## Explore the material
[1] Answer these questions from the MG53 abstract, one line each, marked as below:
(a) What insulin dose did the C57BL/6J mice receive, and by what route?
(b) What is the physiologic level of MG53 in the serum of rodents and humans?
(c) Which two kinds of cultured cells were used?
[2] Does each statement agree with the MG53 abstract? Answer yes or no for each, and quote the deciding words.
(a) Recombinant human MG53 bound the insulin receptor extracellular domain with high affinity.
(b) rhMG53 did not change insulin-stimulated p-Akt in mouse liver tissue.
(c) MG53's role in the development of type 2 diabetes mellitus is undisputed.

## Source text
----
AUTHOR=Lee Kyung Eun , Nishi Miyuki , Kim Jongsoo , Murayama Takashi , Dawson Zachary , Wang Xiaoliang , Zhou Xinyu , Tan Tao , Cai Chuanxi , Takeshima Hiroshi , Park Ki Ho TITLE=MG53’s non-physiologic interaction with insulin receptor: lack of effect on insulin-stimulated Akt phosphorylation in muscle, heart and liver tissues JOURNAL=Frontiers in Endocrinology VOLUME=15 YEAR=2024 URL=https://www.frontiersin.org/journals/endocrinology/articles/10.3389/fendo.2024.1425426 DOI=10.3389/fendo.2024.1425426 ISSN=1664-2392 ABSTRACT=Rationale

MG53’s known function in facilitating tissue repair and anti-inflammation has broad applications to regenerative medicine. There is controversy regarding MG53’s role in the development of type 2 diabetes mellitus.

Objective

This study aims to address this controversy – whether MG53’s myokine function contributes to inhibition of insulin signaling in muscle, heart, and liver tissues.

Study design

We determined the binding affinity of the recombinant human MG53 (rhMG53) to the insulin receptor extracellular domain (IR-ECD) and found low affinity of interaction with Kd (>480 nM). Using cultured C2C12 myotubes and HepG2 cells, we found no effect of rhMG53 on insulin-stimulated Akt phosphorylation (p-Akt). We performed in vivo assay with C57BL/6J mice subjected to insulin stimulation (1 U/kg, intraperitoneal injection) and observed no effect of rhMG53 on insulin-stimulated p-Akt in muscle, heart and liver tissues.

Conclusion

Overall, our data suggest that rhMG53 can bind to the IR-ECD, however has a low likelihood of a physiologic role, as the Kd for binding is ~10,000 higher than the physiologic level of MG53 present in the serum of rodents and humans (~10 pM). Our findings question the notion proposed by Xiao and colleagues – whether targeting circulating MG53 opens a new therapeutic avenue for type 2 diabetes mellitus and its complications.
----
## Material supplied
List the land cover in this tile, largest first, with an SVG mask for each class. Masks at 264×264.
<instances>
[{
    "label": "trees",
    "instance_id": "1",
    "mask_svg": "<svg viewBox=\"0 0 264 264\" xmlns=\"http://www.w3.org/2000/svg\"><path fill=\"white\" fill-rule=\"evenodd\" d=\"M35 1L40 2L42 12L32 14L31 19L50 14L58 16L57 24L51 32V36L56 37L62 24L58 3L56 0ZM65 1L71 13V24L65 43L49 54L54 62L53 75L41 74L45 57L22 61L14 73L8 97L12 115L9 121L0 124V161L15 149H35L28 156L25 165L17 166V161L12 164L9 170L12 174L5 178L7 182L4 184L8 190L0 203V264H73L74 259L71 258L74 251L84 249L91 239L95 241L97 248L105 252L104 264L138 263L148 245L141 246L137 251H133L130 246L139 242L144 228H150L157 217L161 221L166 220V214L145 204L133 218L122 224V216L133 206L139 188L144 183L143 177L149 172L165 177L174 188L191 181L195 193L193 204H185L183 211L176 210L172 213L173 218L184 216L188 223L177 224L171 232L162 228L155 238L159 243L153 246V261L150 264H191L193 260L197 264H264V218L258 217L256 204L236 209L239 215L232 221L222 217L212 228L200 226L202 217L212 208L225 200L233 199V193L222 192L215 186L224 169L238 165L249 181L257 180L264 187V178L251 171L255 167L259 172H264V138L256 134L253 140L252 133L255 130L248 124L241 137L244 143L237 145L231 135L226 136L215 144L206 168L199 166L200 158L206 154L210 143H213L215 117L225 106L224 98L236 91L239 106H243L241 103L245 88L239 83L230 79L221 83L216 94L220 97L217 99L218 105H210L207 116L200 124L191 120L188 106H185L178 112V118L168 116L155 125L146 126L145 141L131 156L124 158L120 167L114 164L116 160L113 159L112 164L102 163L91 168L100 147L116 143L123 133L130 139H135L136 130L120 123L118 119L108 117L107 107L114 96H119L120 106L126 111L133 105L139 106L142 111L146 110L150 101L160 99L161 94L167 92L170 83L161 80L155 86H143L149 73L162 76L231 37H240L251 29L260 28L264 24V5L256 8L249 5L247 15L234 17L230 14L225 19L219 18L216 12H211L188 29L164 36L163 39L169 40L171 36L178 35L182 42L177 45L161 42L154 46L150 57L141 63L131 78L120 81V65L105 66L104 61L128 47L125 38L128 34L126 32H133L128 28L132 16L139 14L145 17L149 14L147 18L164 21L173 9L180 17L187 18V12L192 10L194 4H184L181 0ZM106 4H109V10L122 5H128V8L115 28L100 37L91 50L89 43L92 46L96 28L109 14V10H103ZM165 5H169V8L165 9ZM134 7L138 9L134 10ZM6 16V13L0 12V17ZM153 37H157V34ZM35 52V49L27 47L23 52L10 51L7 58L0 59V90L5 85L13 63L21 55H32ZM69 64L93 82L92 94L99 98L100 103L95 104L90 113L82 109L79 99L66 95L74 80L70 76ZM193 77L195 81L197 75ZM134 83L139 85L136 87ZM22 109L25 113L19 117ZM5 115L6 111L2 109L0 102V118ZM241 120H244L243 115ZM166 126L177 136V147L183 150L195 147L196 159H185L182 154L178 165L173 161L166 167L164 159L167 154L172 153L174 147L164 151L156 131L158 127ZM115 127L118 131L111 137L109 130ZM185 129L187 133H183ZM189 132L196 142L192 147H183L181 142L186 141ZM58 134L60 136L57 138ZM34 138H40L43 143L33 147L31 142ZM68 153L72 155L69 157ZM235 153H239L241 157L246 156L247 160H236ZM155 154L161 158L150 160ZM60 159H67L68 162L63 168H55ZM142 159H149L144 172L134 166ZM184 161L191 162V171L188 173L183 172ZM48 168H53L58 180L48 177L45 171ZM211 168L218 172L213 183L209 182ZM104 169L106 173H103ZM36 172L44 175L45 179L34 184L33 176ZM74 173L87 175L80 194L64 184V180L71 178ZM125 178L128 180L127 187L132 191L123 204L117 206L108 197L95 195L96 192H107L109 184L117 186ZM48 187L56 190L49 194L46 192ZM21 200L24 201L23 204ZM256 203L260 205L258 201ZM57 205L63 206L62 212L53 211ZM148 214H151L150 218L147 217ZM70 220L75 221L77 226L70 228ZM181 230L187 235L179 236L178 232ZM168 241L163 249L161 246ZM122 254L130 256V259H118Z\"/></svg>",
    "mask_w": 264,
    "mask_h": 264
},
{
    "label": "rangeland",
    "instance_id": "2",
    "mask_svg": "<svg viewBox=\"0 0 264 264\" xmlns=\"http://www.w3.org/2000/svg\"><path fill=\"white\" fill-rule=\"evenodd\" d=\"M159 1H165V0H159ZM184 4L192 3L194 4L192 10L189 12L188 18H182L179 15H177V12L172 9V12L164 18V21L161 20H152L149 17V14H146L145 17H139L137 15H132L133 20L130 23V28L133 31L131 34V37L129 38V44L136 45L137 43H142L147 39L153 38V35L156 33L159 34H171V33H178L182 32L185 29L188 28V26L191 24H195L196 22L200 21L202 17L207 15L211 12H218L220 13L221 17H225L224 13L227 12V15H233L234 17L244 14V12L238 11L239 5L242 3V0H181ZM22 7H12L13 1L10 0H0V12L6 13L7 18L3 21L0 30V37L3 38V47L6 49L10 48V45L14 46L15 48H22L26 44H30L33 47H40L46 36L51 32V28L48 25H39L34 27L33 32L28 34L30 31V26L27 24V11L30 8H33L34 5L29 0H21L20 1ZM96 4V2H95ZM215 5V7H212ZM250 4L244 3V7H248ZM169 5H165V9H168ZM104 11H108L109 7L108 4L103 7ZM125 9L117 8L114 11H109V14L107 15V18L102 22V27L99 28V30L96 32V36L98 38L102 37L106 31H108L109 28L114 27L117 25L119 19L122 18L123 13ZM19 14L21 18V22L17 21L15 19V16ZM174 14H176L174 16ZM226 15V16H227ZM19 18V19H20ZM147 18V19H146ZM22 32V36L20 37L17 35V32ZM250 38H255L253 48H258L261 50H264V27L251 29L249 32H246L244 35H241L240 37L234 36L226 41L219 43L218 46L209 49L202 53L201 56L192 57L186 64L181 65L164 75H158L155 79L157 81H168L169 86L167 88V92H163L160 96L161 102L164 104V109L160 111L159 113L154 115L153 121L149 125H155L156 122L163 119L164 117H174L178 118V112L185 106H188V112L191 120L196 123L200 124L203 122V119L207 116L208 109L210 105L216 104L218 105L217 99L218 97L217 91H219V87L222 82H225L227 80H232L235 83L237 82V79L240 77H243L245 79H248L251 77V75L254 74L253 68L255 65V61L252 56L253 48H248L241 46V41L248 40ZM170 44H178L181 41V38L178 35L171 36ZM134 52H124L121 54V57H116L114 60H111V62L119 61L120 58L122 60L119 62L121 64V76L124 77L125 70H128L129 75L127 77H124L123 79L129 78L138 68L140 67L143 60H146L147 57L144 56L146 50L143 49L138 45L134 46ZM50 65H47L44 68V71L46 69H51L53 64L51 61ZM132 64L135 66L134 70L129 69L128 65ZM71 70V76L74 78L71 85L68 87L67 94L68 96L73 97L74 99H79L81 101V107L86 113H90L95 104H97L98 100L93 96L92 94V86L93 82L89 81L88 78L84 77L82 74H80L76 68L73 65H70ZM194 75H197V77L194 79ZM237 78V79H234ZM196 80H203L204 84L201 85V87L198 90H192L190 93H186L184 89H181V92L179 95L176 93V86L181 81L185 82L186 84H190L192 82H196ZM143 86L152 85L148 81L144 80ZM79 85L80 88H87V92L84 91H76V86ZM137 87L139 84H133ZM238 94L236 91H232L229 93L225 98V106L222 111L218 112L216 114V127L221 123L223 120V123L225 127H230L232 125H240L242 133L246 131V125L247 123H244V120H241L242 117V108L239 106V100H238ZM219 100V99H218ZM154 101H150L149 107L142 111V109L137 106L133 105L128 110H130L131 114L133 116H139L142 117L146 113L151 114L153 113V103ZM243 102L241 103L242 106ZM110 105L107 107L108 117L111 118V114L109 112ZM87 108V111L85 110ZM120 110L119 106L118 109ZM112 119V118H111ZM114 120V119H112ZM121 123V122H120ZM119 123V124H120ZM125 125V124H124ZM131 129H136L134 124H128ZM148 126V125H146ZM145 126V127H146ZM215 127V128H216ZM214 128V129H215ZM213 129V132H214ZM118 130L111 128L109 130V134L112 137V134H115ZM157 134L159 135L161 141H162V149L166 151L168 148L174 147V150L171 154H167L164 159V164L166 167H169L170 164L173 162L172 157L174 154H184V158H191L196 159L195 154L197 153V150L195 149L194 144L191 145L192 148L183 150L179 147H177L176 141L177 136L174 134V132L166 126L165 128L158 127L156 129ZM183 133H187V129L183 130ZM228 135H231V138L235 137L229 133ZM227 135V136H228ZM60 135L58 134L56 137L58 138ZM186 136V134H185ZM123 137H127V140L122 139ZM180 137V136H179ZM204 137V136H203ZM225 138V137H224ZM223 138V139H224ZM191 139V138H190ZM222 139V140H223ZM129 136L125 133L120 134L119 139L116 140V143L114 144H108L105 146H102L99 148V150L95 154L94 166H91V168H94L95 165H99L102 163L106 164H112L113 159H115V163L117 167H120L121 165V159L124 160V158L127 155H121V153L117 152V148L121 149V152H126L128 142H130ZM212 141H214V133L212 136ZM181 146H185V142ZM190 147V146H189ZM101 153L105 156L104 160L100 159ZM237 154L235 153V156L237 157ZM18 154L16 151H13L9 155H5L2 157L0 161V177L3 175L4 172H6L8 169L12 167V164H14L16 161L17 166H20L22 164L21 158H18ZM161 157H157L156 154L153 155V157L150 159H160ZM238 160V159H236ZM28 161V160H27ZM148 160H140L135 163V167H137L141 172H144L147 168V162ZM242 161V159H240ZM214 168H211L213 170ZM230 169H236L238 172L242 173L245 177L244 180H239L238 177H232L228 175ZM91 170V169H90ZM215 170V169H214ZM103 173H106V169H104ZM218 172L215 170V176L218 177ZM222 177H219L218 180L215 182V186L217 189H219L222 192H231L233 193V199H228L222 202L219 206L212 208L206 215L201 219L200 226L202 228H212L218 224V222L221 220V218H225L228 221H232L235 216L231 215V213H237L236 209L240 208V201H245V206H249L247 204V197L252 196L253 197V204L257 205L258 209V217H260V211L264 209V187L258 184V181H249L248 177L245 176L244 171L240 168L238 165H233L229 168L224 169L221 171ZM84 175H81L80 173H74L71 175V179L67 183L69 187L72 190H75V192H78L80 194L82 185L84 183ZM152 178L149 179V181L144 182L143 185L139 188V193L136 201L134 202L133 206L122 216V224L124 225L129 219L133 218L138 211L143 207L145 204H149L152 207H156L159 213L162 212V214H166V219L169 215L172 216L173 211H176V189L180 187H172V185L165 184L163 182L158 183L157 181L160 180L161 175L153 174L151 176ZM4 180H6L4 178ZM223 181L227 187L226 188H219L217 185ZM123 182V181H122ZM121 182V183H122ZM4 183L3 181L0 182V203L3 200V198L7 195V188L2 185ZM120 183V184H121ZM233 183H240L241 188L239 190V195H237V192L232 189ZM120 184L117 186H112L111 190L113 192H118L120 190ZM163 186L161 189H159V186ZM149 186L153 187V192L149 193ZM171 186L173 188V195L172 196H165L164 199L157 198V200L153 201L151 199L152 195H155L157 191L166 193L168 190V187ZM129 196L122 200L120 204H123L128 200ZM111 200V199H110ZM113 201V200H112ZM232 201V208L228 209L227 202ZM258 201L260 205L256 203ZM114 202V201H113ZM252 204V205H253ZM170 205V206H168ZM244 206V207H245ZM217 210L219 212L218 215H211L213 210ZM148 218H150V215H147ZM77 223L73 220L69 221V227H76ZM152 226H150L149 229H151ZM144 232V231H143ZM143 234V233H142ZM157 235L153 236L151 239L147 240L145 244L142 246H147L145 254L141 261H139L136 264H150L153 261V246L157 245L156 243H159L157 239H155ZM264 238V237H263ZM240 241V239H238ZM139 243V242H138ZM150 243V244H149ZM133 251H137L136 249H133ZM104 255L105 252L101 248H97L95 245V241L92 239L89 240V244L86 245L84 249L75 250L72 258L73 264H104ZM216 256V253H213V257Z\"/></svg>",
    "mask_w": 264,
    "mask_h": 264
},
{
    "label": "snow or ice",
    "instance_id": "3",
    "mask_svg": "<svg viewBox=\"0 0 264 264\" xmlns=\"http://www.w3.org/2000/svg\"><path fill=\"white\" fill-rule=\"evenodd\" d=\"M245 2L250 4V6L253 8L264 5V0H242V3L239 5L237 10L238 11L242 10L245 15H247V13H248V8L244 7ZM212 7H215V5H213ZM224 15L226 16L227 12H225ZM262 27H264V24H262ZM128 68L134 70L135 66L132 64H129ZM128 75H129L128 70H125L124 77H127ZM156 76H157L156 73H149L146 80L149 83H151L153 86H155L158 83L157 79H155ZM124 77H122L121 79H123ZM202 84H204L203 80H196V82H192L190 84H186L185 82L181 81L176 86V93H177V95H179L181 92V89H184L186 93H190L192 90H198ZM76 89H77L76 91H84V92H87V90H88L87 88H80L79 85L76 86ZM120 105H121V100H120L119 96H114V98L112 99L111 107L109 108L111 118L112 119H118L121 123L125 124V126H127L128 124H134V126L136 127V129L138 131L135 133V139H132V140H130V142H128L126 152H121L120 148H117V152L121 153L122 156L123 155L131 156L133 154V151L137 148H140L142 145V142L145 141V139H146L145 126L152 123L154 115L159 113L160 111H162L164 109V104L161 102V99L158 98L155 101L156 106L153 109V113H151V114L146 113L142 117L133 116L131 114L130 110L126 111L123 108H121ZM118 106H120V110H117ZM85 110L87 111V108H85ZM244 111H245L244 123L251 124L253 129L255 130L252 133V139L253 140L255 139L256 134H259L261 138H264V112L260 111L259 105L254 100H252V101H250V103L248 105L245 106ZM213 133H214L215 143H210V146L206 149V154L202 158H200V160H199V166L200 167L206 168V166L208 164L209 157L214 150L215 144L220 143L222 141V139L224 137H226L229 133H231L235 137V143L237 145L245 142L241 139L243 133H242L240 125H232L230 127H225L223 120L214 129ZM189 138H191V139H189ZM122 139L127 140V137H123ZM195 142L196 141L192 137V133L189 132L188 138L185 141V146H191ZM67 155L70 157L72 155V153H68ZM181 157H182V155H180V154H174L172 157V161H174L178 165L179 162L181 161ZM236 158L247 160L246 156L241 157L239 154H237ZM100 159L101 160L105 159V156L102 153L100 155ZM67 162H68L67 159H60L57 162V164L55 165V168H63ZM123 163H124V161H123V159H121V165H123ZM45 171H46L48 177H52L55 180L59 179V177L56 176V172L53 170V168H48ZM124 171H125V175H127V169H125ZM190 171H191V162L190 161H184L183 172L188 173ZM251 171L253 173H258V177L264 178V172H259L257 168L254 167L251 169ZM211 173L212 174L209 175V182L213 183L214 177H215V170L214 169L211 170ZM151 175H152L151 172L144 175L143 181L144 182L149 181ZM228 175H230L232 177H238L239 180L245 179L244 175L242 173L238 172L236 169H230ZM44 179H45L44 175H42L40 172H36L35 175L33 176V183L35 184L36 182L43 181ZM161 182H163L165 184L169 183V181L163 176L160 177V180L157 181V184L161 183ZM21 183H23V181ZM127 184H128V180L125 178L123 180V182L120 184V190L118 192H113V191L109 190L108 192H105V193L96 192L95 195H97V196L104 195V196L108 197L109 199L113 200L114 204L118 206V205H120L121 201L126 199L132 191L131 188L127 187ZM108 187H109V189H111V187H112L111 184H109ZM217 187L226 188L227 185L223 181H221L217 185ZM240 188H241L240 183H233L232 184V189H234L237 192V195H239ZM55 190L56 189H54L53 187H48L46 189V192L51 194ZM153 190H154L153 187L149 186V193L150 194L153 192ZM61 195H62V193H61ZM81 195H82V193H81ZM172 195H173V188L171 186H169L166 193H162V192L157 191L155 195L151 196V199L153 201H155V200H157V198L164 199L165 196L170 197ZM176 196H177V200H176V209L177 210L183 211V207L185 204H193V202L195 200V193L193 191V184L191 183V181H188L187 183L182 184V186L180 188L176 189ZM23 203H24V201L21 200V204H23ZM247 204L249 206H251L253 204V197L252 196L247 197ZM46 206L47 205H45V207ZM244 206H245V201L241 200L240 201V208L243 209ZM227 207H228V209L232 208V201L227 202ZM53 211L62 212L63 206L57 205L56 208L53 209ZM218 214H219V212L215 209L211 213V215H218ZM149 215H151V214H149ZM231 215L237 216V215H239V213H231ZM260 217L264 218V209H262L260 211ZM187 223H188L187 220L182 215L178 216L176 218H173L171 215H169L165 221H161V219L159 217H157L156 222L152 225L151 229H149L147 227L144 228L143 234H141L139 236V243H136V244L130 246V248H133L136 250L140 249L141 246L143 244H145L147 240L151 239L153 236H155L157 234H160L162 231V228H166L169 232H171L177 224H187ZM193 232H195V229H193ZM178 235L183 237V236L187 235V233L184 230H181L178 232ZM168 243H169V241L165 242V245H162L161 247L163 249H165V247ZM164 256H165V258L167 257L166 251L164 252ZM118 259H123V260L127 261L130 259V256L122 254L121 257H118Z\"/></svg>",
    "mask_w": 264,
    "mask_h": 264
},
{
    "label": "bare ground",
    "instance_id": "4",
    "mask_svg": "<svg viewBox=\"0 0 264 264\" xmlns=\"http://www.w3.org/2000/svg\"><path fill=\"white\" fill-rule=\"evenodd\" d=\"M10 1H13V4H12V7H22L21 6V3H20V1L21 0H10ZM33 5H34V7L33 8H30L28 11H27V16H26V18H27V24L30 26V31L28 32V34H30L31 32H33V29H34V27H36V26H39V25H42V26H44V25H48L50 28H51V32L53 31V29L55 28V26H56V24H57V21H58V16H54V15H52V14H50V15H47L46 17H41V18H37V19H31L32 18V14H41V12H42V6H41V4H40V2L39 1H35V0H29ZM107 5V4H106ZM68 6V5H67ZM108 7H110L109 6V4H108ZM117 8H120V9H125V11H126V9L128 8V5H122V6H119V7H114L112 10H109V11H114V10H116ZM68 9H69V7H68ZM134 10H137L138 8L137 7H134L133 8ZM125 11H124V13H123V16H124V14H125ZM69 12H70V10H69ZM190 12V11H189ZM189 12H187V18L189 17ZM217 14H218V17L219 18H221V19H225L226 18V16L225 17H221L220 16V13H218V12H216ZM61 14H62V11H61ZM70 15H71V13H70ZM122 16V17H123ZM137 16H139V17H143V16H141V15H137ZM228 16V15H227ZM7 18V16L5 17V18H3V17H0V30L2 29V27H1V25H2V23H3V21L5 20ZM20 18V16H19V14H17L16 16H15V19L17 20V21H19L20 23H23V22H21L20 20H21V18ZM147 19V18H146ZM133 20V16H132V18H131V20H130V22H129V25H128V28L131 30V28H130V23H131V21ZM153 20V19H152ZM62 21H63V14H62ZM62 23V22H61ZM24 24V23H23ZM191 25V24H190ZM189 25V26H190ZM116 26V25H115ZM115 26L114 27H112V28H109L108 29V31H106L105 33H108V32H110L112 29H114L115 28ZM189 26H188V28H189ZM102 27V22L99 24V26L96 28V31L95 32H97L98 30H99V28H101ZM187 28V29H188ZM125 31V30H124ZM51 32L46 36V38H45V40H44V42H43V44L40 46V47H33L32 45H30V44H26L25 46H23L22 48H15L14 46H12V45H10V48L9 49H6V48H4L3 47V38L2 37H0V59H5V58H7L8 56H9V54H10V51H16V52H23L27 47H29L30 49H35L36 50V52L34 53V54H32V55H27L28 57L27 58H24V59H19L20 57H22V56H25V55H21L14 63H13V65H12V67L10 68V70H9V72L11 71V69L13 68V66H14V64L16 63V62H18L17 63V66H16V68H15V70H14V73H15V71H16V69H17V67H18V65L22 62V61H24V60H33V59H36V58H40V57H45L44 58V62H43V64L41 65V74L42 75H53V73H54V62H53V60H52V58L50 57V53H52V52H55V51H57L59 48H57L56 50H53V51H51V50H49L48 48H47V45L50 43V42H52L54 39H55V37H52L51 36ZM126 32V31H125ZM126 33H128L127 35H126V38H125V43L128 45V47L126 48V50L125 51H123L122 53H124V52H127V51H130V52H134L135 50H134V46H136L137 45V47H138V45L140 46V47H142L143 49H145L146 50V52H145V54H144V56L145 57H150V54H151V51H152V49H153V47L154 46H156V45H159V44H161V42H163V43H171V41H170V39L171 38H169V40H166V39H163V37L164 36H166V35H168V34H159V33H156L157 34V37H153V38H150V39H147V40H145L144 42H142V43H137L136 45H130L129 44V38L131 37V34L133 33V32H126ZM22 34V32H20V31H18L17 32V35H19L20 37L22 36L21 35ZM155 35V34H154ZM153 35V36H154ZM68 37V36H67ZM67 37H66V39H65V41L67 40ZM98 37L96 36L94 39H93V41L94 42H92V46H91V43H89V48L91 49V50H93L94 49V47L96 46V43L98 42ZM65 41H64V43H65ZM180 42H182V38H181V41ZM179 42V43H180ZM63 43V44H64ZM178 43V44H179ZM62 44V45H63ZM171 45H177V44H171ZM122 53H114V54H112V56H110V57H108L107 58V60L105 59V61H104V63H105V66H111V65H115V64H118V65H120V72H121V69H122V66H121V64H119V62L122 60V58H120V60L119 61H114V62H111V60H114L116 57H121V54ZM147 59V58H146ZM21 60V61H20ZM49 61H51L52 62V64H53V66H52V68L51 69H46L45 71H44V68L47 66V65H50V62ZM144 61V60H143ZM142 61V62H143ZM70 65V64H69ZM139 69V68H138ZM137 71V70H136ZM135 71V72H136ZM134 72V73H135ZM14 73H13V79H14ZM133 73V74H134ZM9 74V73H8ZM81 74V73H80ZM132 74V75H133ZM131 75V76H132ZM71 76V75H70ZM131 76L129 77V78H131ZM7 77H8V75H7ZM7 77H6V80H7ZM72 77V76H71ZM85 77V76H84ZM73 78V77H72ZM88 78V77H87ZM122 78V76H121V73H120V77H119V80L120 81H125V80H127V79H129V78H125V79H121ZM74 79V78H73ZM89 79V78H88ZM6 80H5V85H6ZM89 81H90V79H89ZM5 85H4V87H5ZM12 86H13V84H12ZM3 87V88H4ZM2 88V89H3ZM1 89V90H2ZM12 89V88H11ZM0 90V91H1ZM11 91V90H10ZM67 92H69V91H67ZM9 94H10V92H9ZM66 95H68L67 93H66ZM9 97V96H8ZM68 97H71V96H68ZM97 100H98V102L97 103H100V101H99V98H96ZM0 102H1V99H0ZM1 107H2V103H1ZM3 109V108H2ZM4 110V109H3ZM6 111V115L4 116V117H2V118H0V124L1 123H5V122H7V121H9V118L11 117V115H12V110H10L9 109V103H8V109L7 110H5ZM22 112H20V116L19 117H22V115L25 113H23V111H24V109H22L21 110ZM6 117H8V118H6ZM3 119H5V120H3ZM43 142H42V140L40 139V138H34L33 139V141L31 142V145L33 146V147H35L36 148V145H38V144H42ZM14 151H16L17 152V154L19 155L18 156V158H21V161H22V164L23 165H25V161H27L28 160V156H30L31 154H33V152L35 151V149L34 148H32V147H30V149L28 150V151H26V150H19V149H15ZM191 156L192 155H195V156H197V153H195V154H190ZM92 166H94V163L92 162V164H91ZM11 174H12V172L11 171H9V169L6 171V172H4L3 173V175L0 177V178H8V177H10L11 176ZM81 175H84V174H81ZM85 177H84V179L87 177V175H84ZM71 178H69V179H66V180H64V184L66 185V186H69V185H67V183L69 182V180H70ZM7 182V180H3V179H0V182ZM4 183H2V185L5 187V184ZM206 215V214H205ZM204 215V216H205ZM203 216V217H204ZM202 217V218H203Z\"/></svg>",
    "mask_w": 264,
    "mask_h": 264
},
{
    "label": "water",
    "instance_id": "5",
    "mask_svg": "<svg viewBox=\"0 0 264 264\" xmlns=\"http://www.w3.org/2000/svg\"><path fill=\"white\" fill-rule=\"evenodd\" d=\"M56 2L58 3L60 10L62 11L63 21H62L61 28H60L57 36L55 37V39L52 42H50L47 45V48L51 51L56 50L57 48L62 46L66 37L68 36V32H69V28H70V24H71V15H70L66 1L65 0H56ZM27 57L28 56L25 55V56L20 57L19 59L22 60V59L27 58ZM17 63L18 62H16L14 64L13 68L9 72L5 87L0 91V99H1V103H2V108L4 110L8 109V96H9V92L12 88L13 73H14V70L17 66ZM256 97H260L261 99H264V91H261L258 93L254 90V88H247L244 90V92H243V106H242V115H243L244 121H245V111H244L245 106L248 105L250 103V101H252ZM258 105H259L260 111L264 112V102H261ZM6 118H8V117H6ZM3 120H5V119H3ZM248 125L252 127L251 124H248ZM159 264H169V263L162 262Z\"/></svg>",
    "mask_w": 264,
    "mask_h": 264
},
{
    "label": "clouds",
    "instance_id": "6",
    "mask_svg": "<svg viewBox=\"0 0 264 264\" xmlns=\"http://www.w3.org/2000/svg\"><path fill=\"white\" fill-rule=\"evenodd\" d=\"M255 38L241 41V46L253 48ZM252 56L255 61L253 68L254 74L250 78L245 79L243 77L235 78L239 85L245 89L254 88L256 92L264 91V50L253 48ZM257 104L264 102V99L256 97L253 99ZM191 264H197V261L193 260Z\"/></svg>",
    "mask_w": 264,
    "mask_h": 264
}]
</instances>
----
## Solutions to the exercise
[1]
(a) 1 U/kg, by intraperitoneal injection.
(b) About 10 pM.
(c) C2C12 myotubes and HepG2 cells.

[2]
(a) No: "found low affinity of interaction with Kd (>480 nM)"
(b) Yes: "observed no effect of rhMG53 on insulin-stimulated p-Akt in muscle, heart and liver tissues"
(c) No: "There is controversy regarding MG53’s role in the development of type 2 diabetes mellitus."